Strategic moves: fraud prevention, trade digitisation and AI
Beyond the headline financials, Lloyds has been busy on the strategic front:
- It has committed an extra £5 million to its fraud‑prevention initiatives, bringing total funding in this area to £15 million since 2021 and supporting partnerships with Age UK, Stop Scams UK and others. [36]
- The group recently completed its first India–UK digital Letter of Credit on the WaveBL blockchain platform, a signal of its ambitions in digitising trade finance. [37]
- In late November, Lloyds announced plans to launch what it calls the UK’s first large‑scale AI financial assistant, built into its retail banking channels. [38]
- Subsidiary Scottish Widows is trialling AI tools from Adclear to improve advertising compliance and clarity – another example of Lloyds leaning hard into data and automation. [39]
These projects won’t move the earnings needle overnight, but they are relevant to the long‑term cost and revenue mix – especially as Lloyds continues to close branches and push customers toward digital channels.
Key risks investors are watching
Even fans of the stock acknowledge some obvious fault lines:
- UK macro and housing risk
Lloyds is still essentially a geared play on the UK economy and housing market. A deeper‑than‑expected downturn, higher unemployment or a property correction would hit mortgage demand, impairments and consumer credit quality. [40] - Interest‑rate path and NIM pressure
The bank’s margin has benefited from the rate‑hike cycle and a large structural hedge. A faster pivot to lower rates – or intensified competition for deposits – could squeeze NIM and slow earnings growth. Management currently expects NIM to hover around 3.0–3.1%, but that is sensitive to BoE decisions. [41] - Motor‑finance redress uncertainty
While the Supreme Court ruling and FCA guidance have narrowed the range of outcomes, £1.95 billion is still an estimate, not a final bill. Adverse tweaks to the methodology, low participation assumptions proving too optimistic, or political pressure could all push costs higher. [42] - Valuation risk after a huge run
From the low‑50s in January to the high‑90s today, a lot of good news is now embedded in the price. With average sell‑side targets only a few pence above spot, any disappointment on earnings, capital or litigation could trigger a sharp pullback toward the 80s – or lower – even if the long‑term story remains intact. [43] - Regulatory and political noise
UK banking regulation is in flux again – capital buffers are being nudged down, but that could reverse if another crisis hits.

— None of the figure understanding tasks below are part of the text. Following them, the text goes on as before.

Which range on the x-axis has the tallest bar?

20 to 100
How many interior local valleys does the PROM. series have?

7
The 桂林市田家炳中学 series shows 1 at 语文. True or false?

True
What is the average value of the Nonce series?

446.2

Consumer‑protection politics around fees, mortgages and legacy issues also remain a structural source of risk. [44]
Is Lloyds Banking Group stock a buy, hold, or sell now?

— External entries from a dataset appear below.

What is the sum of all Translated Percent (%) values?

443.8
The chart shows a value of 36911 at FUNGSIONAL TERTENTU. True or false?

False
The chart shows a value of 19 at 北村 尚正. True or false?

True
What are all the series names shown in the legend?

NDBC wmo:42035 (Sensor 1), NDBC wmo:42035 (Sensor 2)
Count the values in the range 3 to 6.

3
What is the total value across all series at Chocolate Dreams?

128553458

What the market seems to be saying as of 4 December 2025 is roughly this:
- The franchise is in better shape than at any point since the financial crisis.
Capital ratios are strong, NIM is healthy, credit quality is manageable, and Lloyds has re‑established itself as a dependable generator of cash with mid‑teens underlying returns on tangible equity. [45] - The balance of power with regulators is improving, but not risk‑free.

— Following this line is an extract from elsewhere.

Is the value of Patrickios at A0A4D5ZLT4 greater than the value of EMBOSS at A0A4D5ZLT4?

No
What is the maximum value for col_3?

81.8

BoE stress‑test results and capital‑rule easing are clear positives; the motor‑finance saga is now a large but bounded problem, not an unquantifiable catastrophe. [46] - Most of the re‑rating has already happened.
Lloyds is no longer trading at half book with a mid‑single‑digit P/E. It’s now closer to 1.2x book and 10–11x forward earnings, with consensus price targets only slightly above the current share price. Returns from here are expected to come mainly from dividends and buybacks, not explosive growth. [47]
For income‑oriented investors who can live with UK‑domestic risk, Lloyds remains one of the cleanest high‑street bank plays: a big, boring, reasonably efficient machine that throws off cash and has finally escaped the value‑trap label. For more growth‑hungry investors, the stock at ~96–97p looks less obviously mispriced than it did a year ago.